The Eryaman Stadium (Eryaman Stadyumu) is a stadium in the Eryaman neighbourhood of Etimesgut, Ankara, Turkey. The construction began in 2016 and was completed in 2019. Gençlerbirliği and Ankaragücü use the stadium for their home games.

==History==
The 19 May Stadium, located in the city center, became unused, leading to the initiation of construction in the Eryaman district as an alternative. The foundation of the stadium was laid on May 5, 2016. Initially planned to have a capacity of 18,000 spectators, it was later increased to 22,000. Consequently, the project was revised, causing a delay in the stadium's opening.
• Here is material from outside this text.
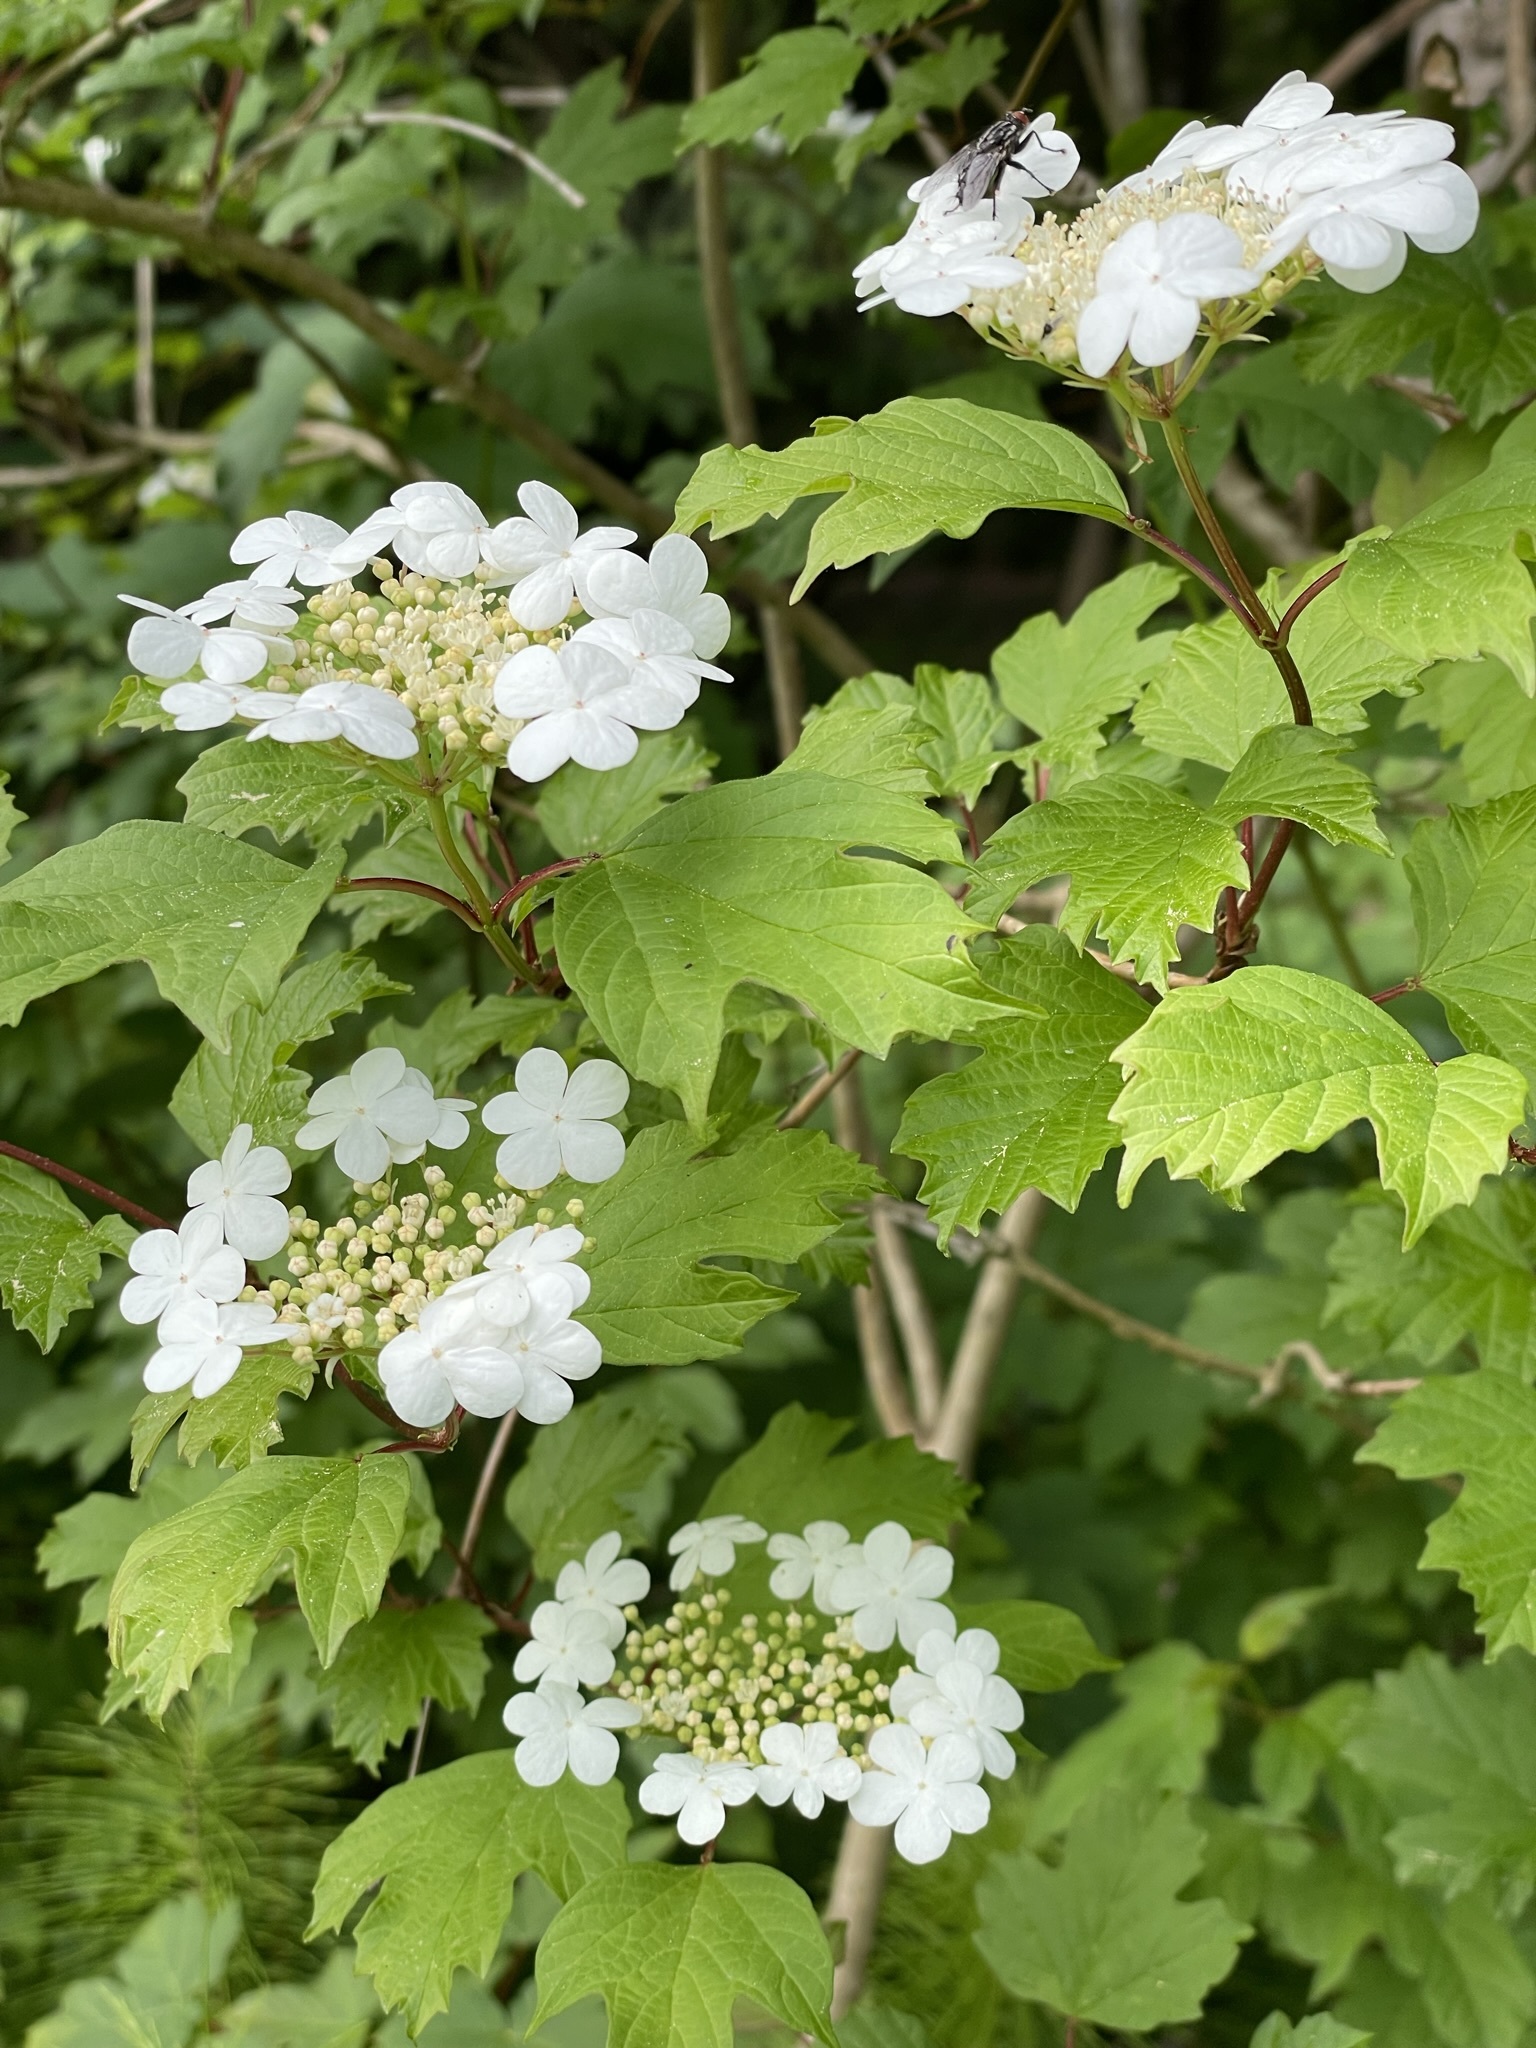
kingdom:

On January 28, 2019, the stadium was inaugurated with a match between MKE Ankaragücü and Alanyaspor teams in the Süper Lig. Alanyaspor won the match 2-0, with Djalma Campos scoring the first goal in the stadium from a penalty kick.

==Properities==

The stadium, consisting of four floors, features 1,222 VIP seats, 658 lodge seats, 20 seats for disabled individuals and their companions, and a press tribune for 48 people. Additionally, there are 5,080 square meters of commercial space and 49 lodge units. It has an open parking area for 734 vehicles, a closed parking area for 38 vehicles, and 7 bus parking spaces. With a capacity of 22,000 spectators, the stadium occupies an area of 62,255 square meters. It is equipped with hybrid turf, making it the first stadium in Ankara to utilize this system. Furthermore, the stadium also features a turf ventilation, underfloor heating, and irrigation system.